====== SUPPLIED DATA

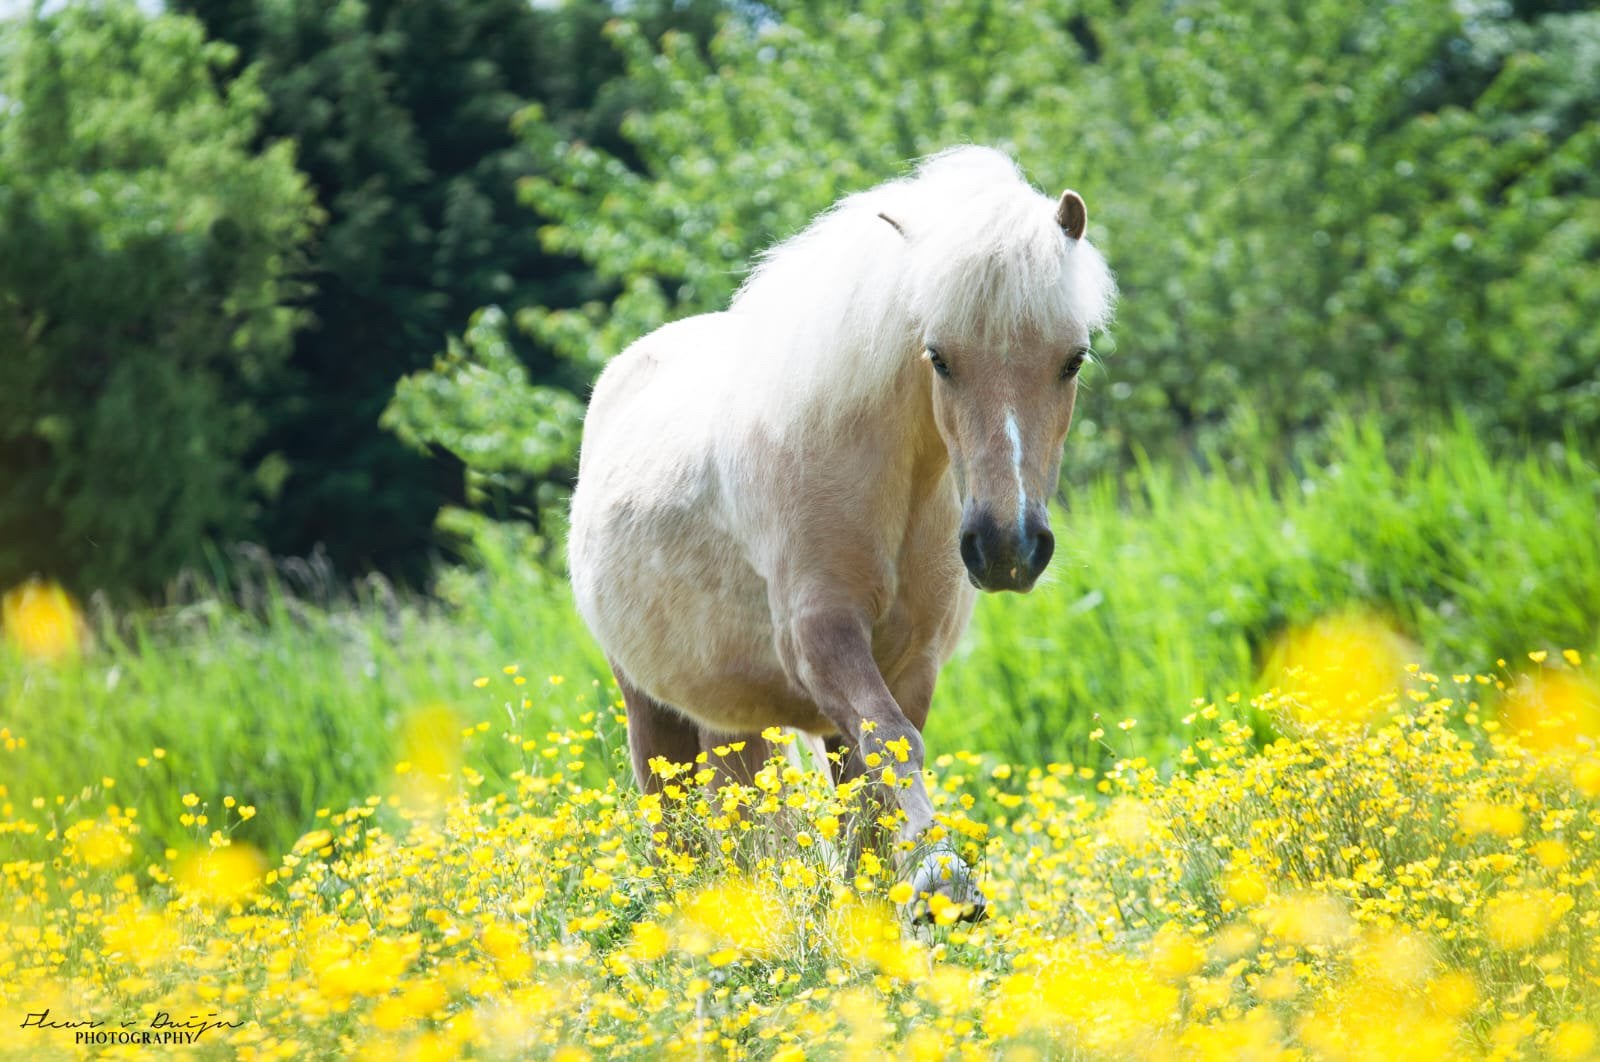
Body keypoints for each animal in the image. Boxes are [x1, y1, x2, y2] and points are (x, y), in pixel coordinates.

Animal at [568, 146, 1116, 918]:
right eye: (939, 357)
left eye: (1072, 359)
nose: (1007, 548)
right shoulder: (821, 640)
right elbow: (893, 743)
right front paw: (943, 877)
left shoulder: (909, 664)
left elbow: (869, 798)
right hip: (651, 712)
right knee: (675, 831)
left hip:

============

__PROBLEM STATEMENT__
For the string "left", go through the entries above and copy each line where it occurs.

__COMPLETED EXERCISE__
left eye: (1072, 359)
left shoulder: (909, 664)
left elbow: (869, 798)
left hip:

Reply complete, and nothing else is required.